**Extracted text**.
————

As one of three credit bureaus in the United States, Equifax keeps financial data on every adult in America, plus people in 16 other countries. But the company knows much more than just what goes into an old-fashioned credit score.
It maintains information about people who share the same phone number or address, "non-obvious" relationships between individuals, loans for dental work, magazine subscriptions, rental history, real estate assets, investment wealth, retail purchasing, the type of federal tax return someone files, marital status, employment, utility payments, cable TV accounts, criminal records, debt-to-income ratios, changes of address, motor vehicle files, post office boxes, inferences about someone's capacity to pay bills, predictions about someone's propensity to pay, links to past and potential fraud crimes--and more.
This pile of more than 800 billion records is sliced, diced, analyzed and indexed into 26 petabytes of data. That's more data than the FBI's Investigative Data Warehouse, said to be the single biggest repository at the agency, with its relatively measly 1 billion unique documents. In all, Equifax has data on 500 million consumers and 81 million businesses worldwide.
Says Equifax CIO Dave Webb: "We know more about you than you would care for us to know."
In his wry British way, Webb alludes to the power of information and his push to derive ever more lucrative products and services from Equifax's vast stores of it. Webb says Equifax can make money off IT innovation--that is, his staff's ability to manipulate massive amounts of data better and faster than competitors can.

————

**Record extracts**.
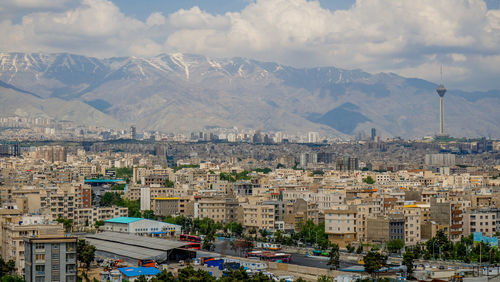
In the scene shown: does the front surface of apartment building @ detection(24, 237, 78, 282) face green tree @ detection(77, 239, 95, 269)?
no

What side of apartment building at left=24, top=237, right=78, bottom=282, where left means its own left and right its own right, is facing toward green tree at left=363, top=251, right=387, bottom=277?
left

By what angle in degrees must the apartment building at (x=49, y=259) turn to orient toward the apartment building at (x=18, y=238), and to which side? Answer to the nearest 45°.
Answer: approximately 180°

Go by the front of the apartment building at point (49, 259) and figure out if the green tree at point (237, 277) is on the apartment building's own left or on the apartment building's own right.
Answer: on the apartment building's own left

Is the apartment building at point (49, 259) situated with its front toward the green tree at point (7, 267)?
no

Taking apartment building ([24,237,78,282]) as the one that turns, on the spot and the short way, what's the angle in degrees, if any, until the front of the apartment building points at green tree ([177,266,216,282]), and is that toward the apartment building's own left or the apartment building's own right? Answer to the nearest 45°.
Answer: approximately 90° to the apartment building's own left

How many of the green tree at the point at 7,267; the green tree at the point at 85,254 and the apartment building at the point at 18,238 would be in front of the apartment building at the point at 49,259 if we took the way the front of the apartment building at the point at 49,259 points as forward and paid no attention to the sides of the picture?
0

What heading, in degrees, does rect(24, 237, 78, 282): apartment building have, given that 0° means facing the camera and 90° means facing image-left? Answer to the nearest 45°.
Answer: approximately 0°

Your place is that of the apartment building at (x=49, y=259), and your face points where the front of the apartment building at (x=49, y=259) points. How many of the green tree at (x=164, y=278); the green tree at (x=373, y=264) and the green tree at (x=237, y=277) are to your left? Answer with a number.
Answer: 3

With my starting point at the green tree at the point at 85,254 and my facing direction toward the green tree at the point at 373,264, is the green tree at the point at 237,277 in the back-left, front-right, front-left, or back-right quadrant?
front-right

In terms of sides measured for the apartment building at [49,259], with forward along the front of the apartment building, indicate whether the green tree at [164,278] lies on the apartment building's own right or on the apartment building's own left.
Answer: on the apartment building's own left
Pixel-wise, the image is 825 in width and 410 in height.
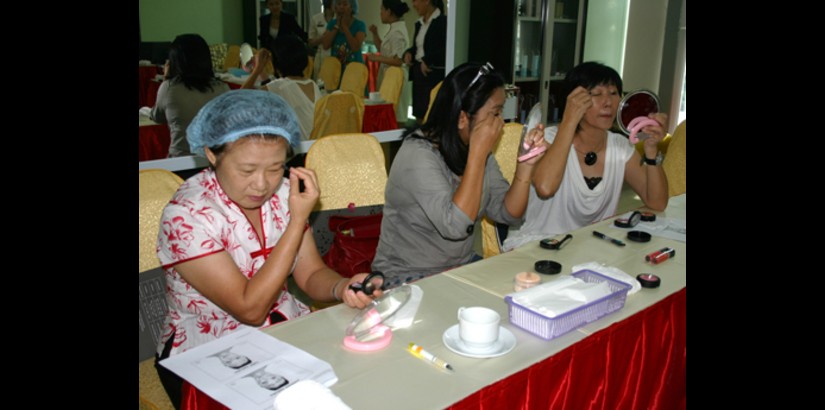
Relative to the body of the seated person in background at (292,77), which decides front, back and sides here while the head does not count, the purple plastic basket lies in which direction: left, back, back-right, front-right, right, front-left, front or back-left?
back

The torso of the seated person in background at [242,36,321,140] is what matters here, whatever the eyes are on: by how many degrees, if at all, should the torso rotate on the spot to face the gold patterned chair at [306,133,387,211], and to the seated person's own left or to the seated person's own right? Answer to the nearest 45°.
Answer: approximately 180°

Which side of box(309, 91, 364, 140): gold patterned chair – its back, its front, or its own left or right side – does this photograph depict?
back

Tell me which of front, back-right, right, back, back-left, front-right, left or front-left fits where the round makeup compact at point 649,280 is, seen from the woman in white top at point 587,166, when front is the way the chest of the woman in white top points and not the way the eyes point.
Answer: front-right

————

**Work instructions**.
[a] According to the Equifax article, how many petabytes of data does Equifax's pile of records amount to?
[b] Restate the Equifax article from the words "This pile of" through the words "million businesses worldwide.", swapping "sliced" for "sorted".
Answer using only the Equifax article, not the items.

**Answers provided**.
[a] 26 petabytes.

[b]
This pile of more than 800 billion records is sorted, diced, analyzed and indexed into 26 petabytes of data. That's more data than the FBI's Investigative Data Warehouse, said to be the single biggest repository at the agency, with its relatively measly 1 billion unique documents. In all, Equifax has data on 500 million consumers and 81 million businesses worldwide.